Transcribe verbatim the portion of the article about Firemint and the App Store starting with "Robert Murray, chief executive of" and going on through "model wasn’t working.".

* Given passage
%%

This article first appeared July 3, 2009. The iPhone has completely transformed the landscape of the mobile telecommunications industry. The App Store has given thousands of entrepreneurs the ability to sell their products to millions of potential customers and created the potential to make a fortune in a matter of weeks. Robert Murray, chief executive […]
Patrick Stafford
Patrick Stafford

This article first appeared July 3, 2009.

robert-murrayThe iPhone has completely transformed the landscape of the mobile telecommunications industry. The App Store has given thousands of entrepreneurs the ability to sell their products to millions of potential customers and created the potential to make a fortune in a matter of weeks.

Robert Murray, chief executive of mobile games development studio Firemint, says the iPhone and App Store also helped save the company after the downturn showed them their model wasn’t working.

“Previously we worked with game publishers who would search out developers to do the work. But we got our biggest project canned because of financial problems for the publisher. Now what we have is a flatter demand for development services than I’ve seen in our history.”

“But we are now developing apps for the App Store, which is putting us into our own publishing role at the same time. Consumers still want games even if publishers aren’t willing to foot the bill.”

The company produced its first game for the iPhone, Flight Control, earlier this year to extraordinary success. It has already recorded one million downloads worldwide, and at $1.19 per download equates to $833,000 in revenue in just under six months.

It recently released Real Racing for the iPhone and iPod Touch, which is expensive in the world of iPhone Apps at $12.99. The game has received extensive praise from the iPhone community and several awards, including the IGN Editor’s Choice award and three International Mobile Gaming awards.

%%

* Given information
%%

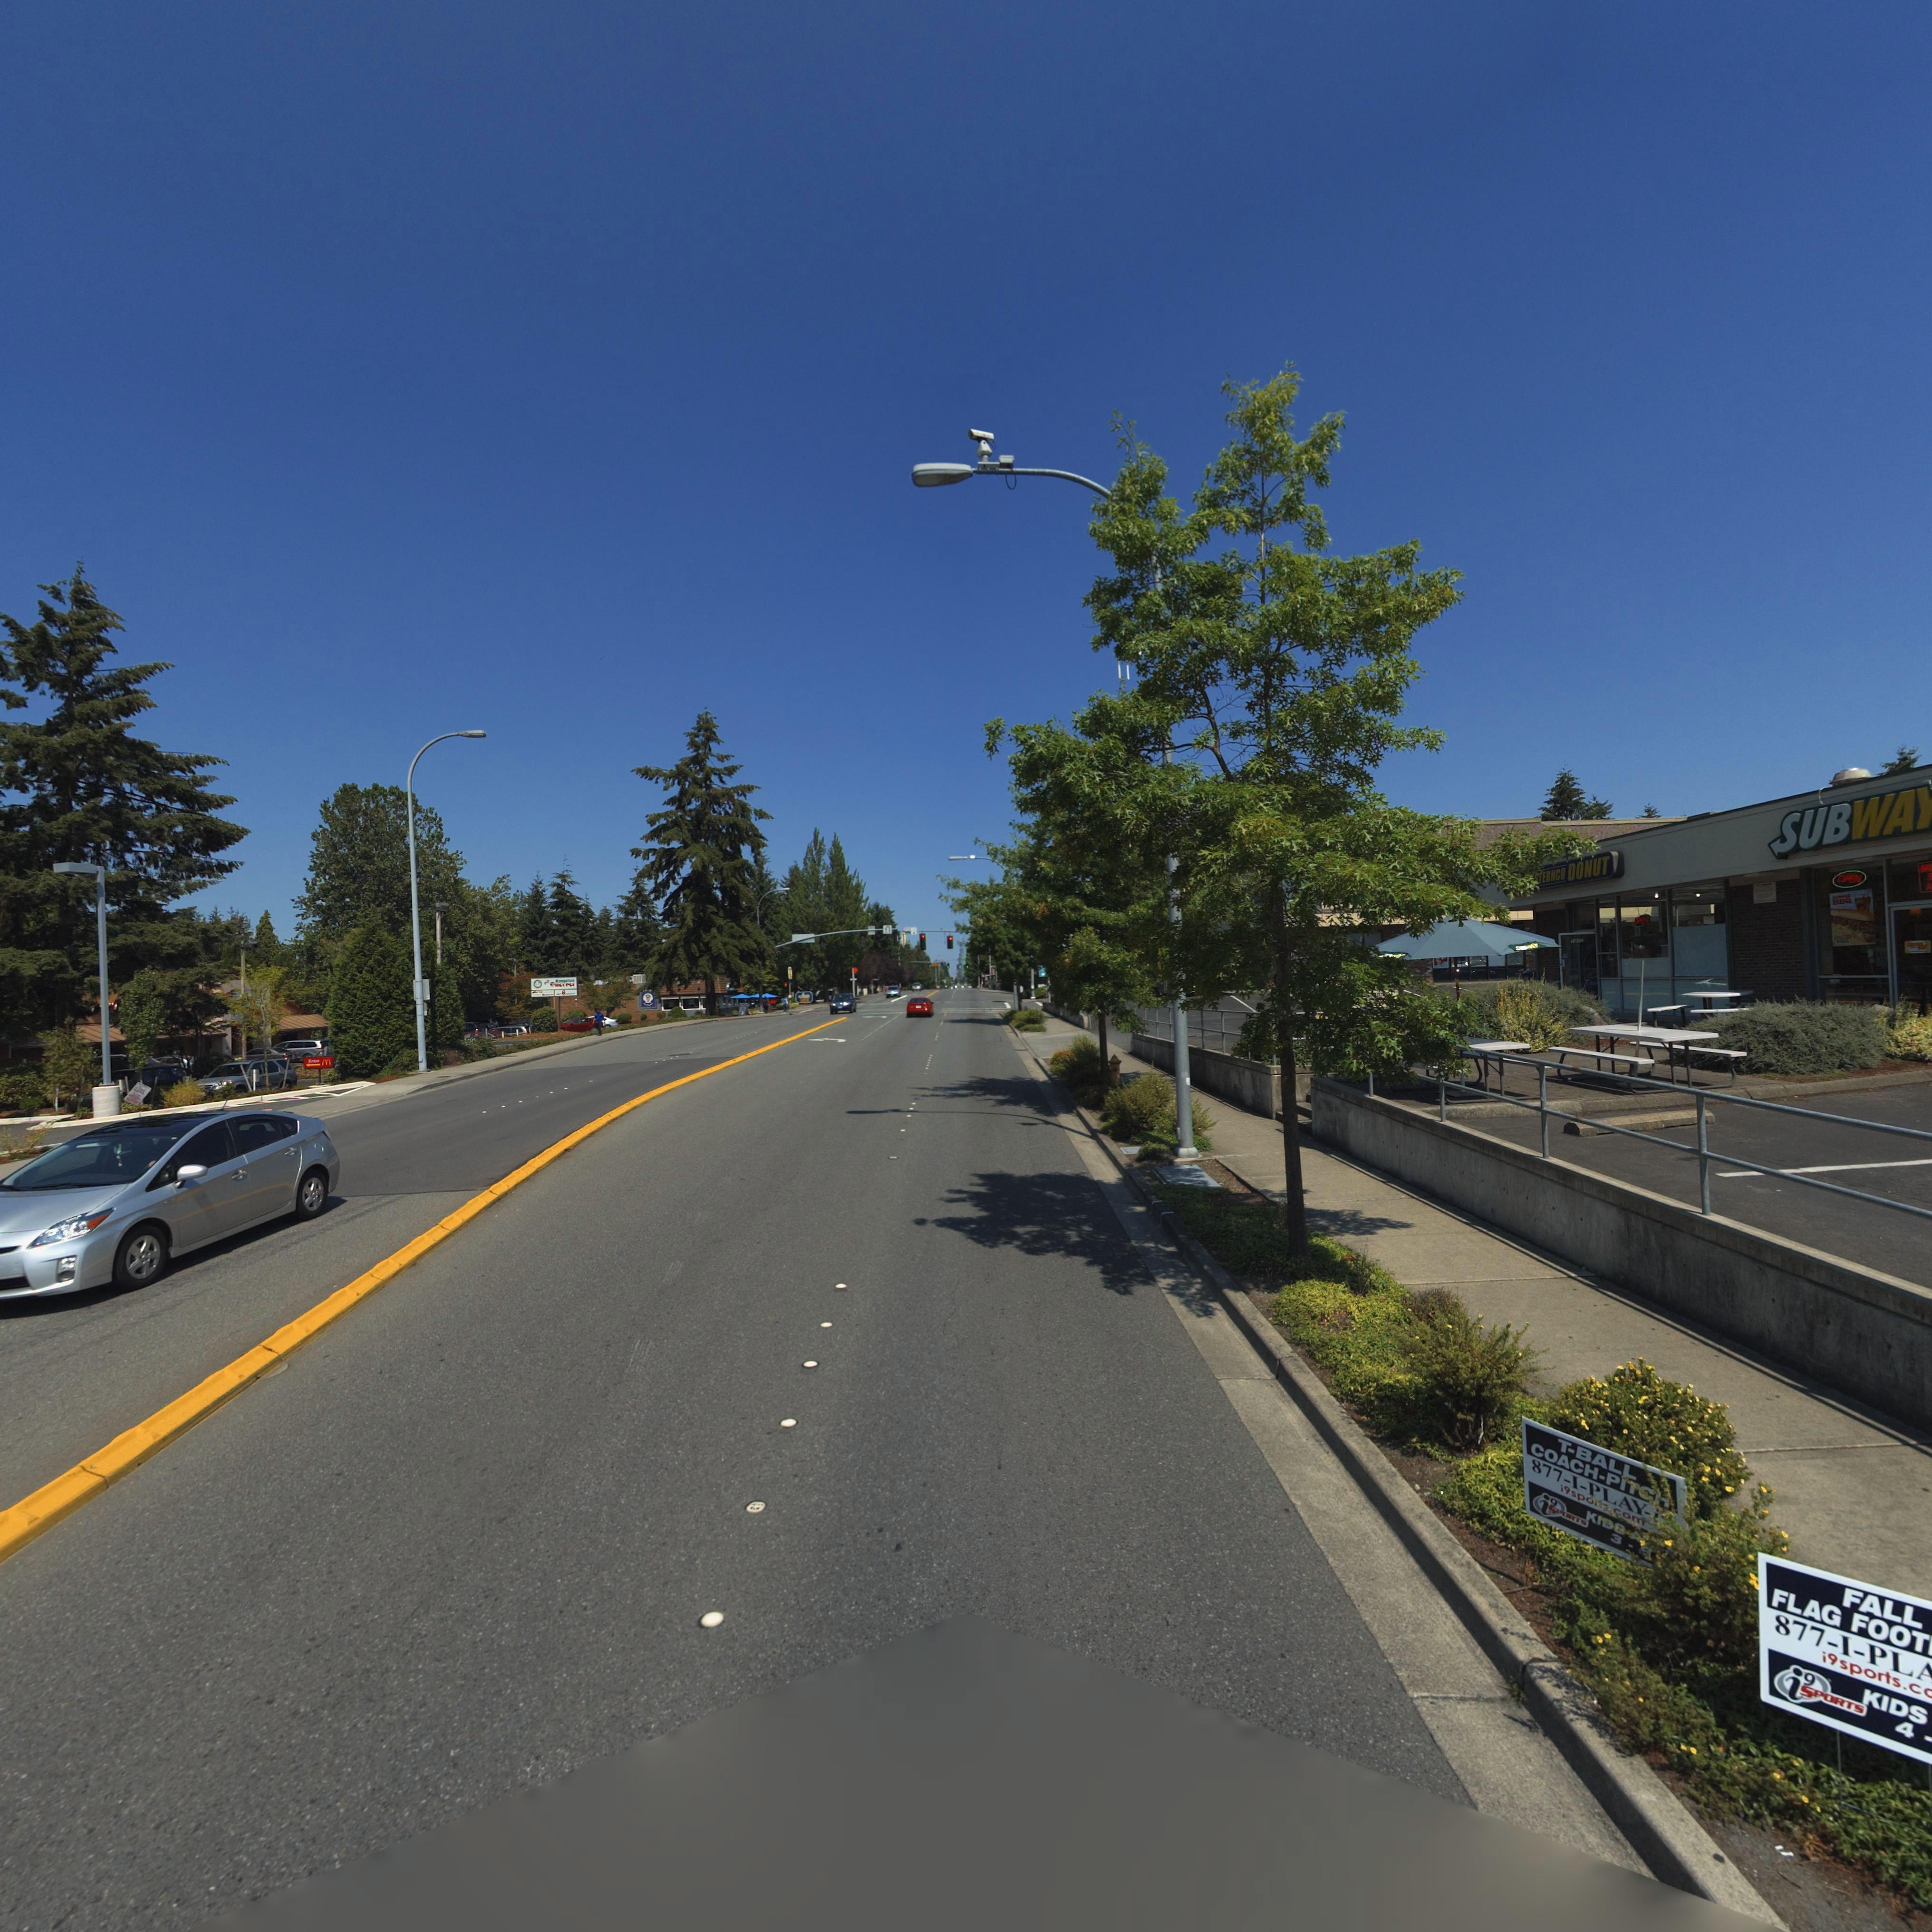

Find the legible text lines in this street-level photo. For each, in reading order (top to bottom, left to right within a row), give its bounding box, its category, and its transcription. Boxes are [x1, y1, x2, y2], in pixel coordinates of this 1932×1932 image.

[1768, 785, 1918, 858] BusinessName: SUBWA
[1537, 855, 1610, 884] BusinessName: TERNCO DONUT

%%

* Answer
Robert Murray, chief executive of mobile games development studio Firemint, says the iPhone and App Store also helped save the company after the downturn showed them their model wasn’t working.